Segment Start: STUDY TEXT

Authors

  1. Levine, June BSN, MSN, RN
  2. Johnson, Joyce PhD, RN-BC

Abstract

Nursing competency validation must be effective to ensure safe and quality patient care. In this article, the authors discuss the components of an organizational validation strategy that includes clear definitions, selection of competencies, and responsibilities for initial and continuing competency assessment. Recommendations are made to assist nursing professional development specialists in implementing strategies to improve the assessment and validation of nursing competency.

 

Article Content

Current methods of defining and measuring clinical competency are not optimal or consistent. There is no common definition of competence and no evidence for one best method to assess competence. Each organization defines its processes to ensure staff competence. Many of these efforts focus on measuring the nurse's capability to perform a particular skill, not on the nurse's overall ability to perform in a practice setting (Koncaba, 2007). This approach reinforces an archaic belief that professional nursing practice is about doing and not about thinking. The knowledge required for a nurse to ensure patient safety and quality is not traditionally reinforced during competency validation.

 

In traditional competency programs, competency is validated on hire and annually thereafter using skill stations. The validation process has been focused on moving large numbers of nurses through the program with little connection to performance improvement, scope of practice, nursing expertise, performance appraisal, and, most importantly, patient safety. Most often, only psychomotor skills are validated with little attention given to the clinical reasoning that contributes to quality patient-focused care. Educators often lead this process without active management involvement. In fact, depending on the organization, competency validation may be completed only in the classroom with no formalized follow-up in the clinical setting. The staff member is usually coached through the assessment process using validation processes that are not standardized, resulting in each nurse being validated as competent through a variety of methods without attention to his or her need for remediation. Competency assessment must involve more than a checklist and a test (Whelam, 2006).

 

Not only is there is a lack of consensus about the definition of competence and how to validate it appropriately; there is ambiguity about how a registered nurse (RN) becomes competent and maintains competence. Effective competency validation requires a dynamic process dependent on the skill or behavior to be assessed, the practice setting, and the expertise of the staff member. Too often, one validation method is used for all staff every time the skill or behavior is validated. Competence assessment is a dynamic review of the practice of an individual nurse. It is critical to recognize that competence at one point in time does not ensure competence at a later date. Thus, there is a need for a process that encourages ongoing assessment of critical areas such as emergency management skills that incorporate elements of nursing practice that transcend procedural competence.

Segment End: STUDY TEXT
Segment Start: MATERIAL PROVIDED

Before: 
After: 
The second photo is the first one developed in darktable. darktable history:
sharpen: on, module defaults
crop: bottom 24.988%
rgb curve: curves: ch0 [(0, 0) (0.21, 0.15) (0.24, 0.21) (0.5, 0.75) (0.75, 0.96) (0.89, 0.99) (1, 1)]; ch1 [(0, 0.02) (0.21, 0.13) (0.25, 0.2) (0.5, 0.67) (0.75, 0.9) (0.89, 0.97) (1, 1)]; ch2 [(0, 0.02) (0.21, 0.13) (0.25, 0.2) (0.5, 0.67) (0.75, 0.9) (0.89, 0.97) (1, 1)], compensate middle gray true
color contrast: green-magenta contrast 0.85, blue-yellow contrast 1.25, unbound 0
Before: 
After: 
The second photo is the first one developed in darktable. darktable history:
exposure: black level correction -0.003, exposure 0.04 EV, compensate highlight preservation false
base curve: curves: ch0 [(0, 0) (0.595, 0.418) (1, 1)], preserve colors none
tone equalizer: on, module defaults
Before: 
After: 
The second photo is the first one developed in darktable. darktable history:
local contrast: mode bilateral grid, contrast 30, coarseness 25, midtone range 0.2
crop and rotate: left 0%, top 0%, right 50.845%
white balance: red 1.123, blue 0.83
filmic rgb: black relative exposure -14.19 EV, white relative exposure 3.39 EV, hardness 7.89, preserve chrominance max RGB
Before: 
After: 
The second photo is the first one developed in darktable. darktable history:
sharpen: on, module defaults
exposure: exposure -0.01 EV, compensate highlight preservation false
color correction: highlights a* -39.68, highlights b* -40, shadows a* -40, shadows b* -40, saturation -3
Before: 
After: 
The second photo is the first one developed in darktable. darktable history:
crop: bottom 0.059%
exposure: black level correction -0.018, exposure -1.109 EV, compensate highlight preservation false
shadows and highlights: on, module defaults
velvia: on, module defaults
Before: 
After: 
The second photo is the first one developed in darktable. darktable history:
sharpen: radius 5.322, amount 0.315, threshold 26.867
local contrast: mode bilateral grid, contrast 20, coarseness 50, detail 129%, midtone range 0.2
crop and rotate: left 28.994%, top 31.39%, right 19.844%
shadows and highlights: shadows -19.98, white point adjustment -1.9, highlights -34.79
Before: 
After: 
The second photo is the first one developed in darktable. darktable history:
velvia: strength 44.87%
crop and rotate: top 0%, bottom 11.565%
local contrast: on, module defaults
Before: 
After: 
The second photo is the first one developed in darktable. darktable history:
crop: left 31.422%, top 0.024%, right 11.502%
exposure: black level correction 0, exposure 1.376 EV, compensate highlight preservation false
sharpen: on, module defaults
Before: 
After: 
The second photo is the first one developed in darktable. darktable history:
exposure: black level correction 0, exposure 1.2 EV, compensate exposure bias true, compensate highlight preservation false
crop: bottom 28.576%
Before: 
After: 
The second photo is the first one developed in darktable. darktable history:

Segment End: MATERIAL PROVIDED

> PROBLEMS TO SOLVE
**1)** Answer these questions using the nursing competency article:
(a) What must nursing competency validation be to ensure safe and quality patient care?
(b) In traditional competency programs, when is competency validated?
(c) What does competence at one point in time not ensure?
**2)** Reproduce the part of the nursing competency article between "Article Content" and "during competency validation.", inclusive.
The entries come from a separate source, not from the article.

> ANSWERS TO THE EXERCISE
**1)**
(a) It must be effective.
(b) On hire and annually thereafter, using skill stations.
(c) It does not ensure competence at a later date.

**2)**
Article Content

Current methods of defining and measuring clinical competency are not optimal or consistent. There is no common definition of competence and no evidence for one best method to assess competence. Each organization defines its processes to ensure staff competence. Many of these efforts focus on measuring the nurse's capability to perform a particular skill, not on the nurse's overall ability to perform in a practice setting (Koncaba, 2007). This approach reinforces an archaic belief that professional nursing practice is about doing and not about thinking. The knowledge required for a nurse to ensure patient safety and quality is not traditionally reinforced during competency validation.